Viviamo per mantenere intatta la struttura biologica dell’organismo, siamo programmati a questo fine sin dalla fecondazione dell’ovulo. La ragion d’essere di ogni struttura vivente è essere. Ma per essere, tale struttura, può adoperare il solo mezzo che conosce per natura, ossia rispondere alle necessità urgenti, le pulsioni, ovvero il principio di piacere, o ricerca dell’equilibrio biologico, una normalità genetica primordiale della struttura vivente stessa. Rimanere normali è quindi l’urgenza primaria di qualunque organismo vivente, e prima di tutto normali rispetto a se stessi e non alla maggioranza che, sottomessa inconsciamente a giudizi di valore con finalità sociale, è costituita da individui perfettamente anormali rispetto a se stessi. Ribellarsi significa il più delle volte rovinarsi con le proprie mani, perché la ribellione, se attuata da un gruppo, ricostituisce subito un’aggiuntiva scala gerarchica, e la ribellione solitaria porta rapidamente alla soppressione del ribelle da parte della generalità anormale che si crede detentrice della normalità. Non resta che la fuga, una fuga metafisica.”
Guarda live session di Nine Rows of Beans
L’album, da cui sono estratti i due brani, tratta i temi più disparati, ma tutti riconducono all’uomo e alla sua molteplice esistenza. Ci sono il profeta, il vagabondo, il mago, il rivoluzionario, il pezzo da novanta e il suo torturatore, l’uomo nero, e molti altri personaggi che vagano in ambientazioni da tessuto suburbano, ora contemporaneo ora distopico. Dieci brani in cui riecheggiano le sonorità degli anni d’oro del rock che seguono un piano narrativo unico, che lo stesso G.C.Wells (voice, guitars) leader della band, formata da Jann Ritzkopf VI, (guitars, soundscapes), Zikiki Jim (bass) e Luis Canemorto (drums), non ha voluto svelare, perché chiarisce: “il filo conduttore è volutamente flebile, cifra stilistica alla quale sono molto affezionato, fin da adolescente sono stato oltremodo attratto dalla poetica ermetica, criptica per raffinatezza. Concetto bellissimo è quello per cui il fruitore, che sia ascoltatore o lettore, deve fare la sua parte per incontrare il poeta/autore, il quale semina tracce da seguire, attraverso la scelta di parole, pause, suoni, dinamiche, ecc., affinché si abbia una profonda e completa compenetrazione emozionale della poetica stessa. Un quadro tridimensionale in cui il gesto alle volte è solo accennato: un suono, un percorso armonico, una parola, tutti segni semantici portatori di un’emotività calcolata a seminare le tracce da seguire.
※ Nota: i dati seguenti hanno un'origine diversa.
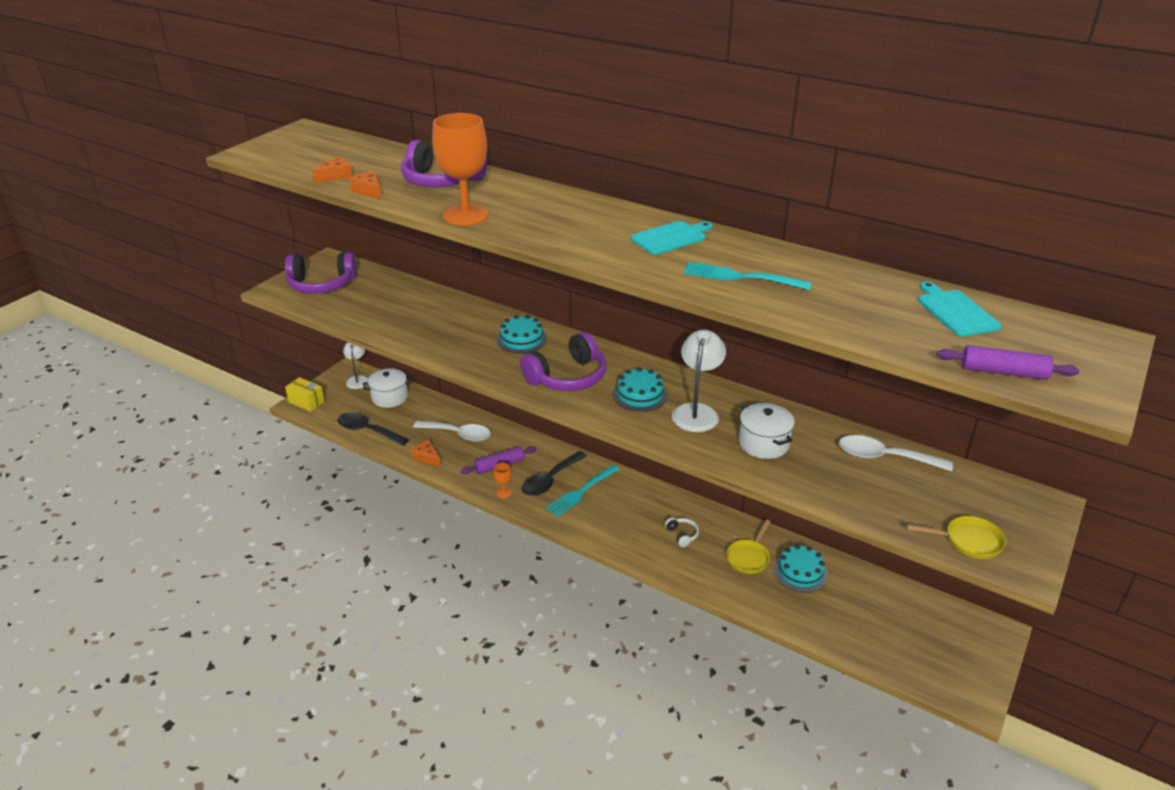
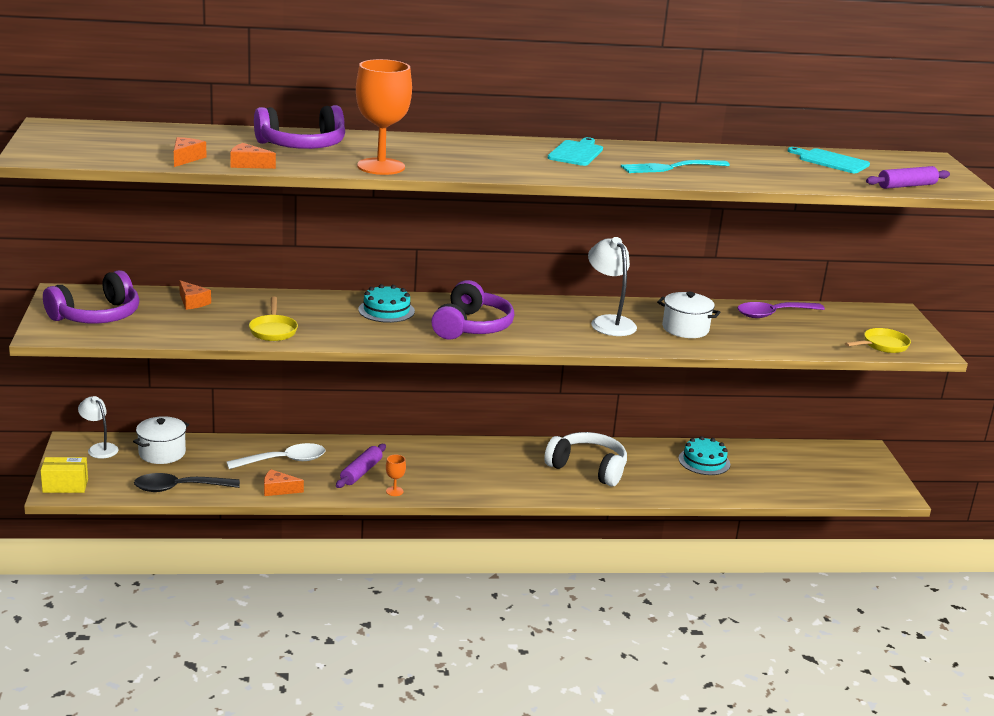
camera: 40 degrees left, 10 degrees down
black spoon [522,451,587,496] -> none
turquoise fork [546,465,620,517] -> none
turquoise cake [612,367,668,412] -> none
white headphones [665,517,699,547] -> white headphones [544,432,627,487], size x2.28
yellow pan [726,520,770,574] -> yellow pan moved to [249,297,298,341]
white spoon [839,435,953,471] -> purple spoon [737,302,825,318]
none -> orange cheese [179,280,211,310]

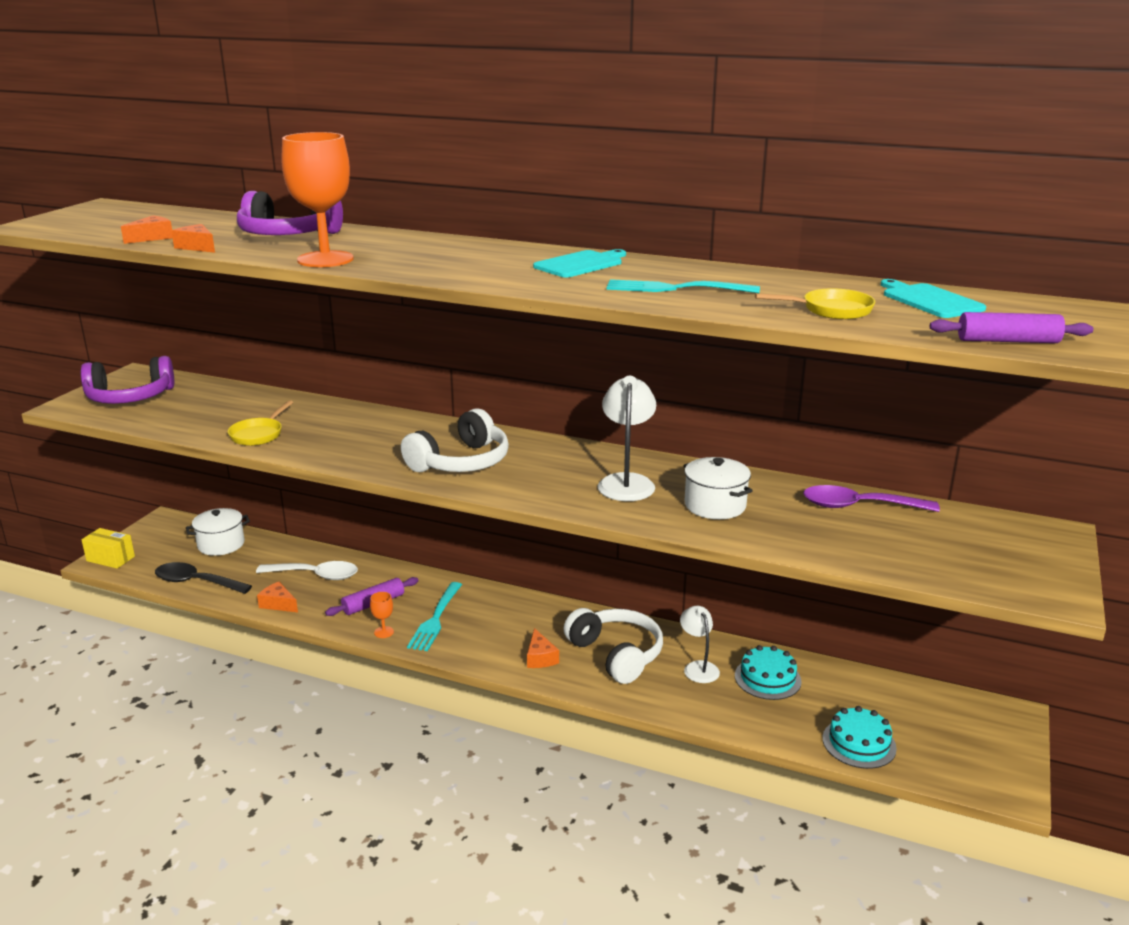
camera: 30 degrees right, 0 degrees up
white lamp [78,396,119,458] -> white lamp moved to [680,606,720,683]
orange cheese [179,280,211,310] -> orange cheese moved to [527,628,559,668]
turquoise cake [358,284,415,323] -> turquoise cake moved to [822,706,897,769]
purple headphones [431,280,514,340] -> white headphones [401,408,509,472]
yellow pan [845,328,911,353] -> yellow pan moved to [755,288,875,319]
none -> turquoise fork [407,582,462,651]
La band ha scelto l’anonimato, nomi di fantasia, e non vuole rendere pubblica la biografia, le identità. Lo scopo ultimo è fare in modo che chiunque ascolti i singoli o il disco, si concentri il più possibile sulla scrittura, sul messaggio, sulla composizione, sui testi, sulle emozioni, sui temi di questo progetto discografico, in particolare sulle sonorità degli anni d’oro del rock, come atto di una vera “insurrezione”, per riscoprirne il valore profondo: “La storia ci ha insegnato – racconta G.C. Wells, leader della band – che dissociare la biografia dell’autore dall’atto artistico non altera la possibilità di fruire, in tutta la sua potenzialità, il messaggio che da esso deriva, anzi credo sia l’unica cosa rimasta da fare come atto di nuova insurrezione rispetto a quello che ci circonda, così da aiutare l’ascoltatore a individualizzare meglio e a interpretare il messaggio per quello che è oggettivamente.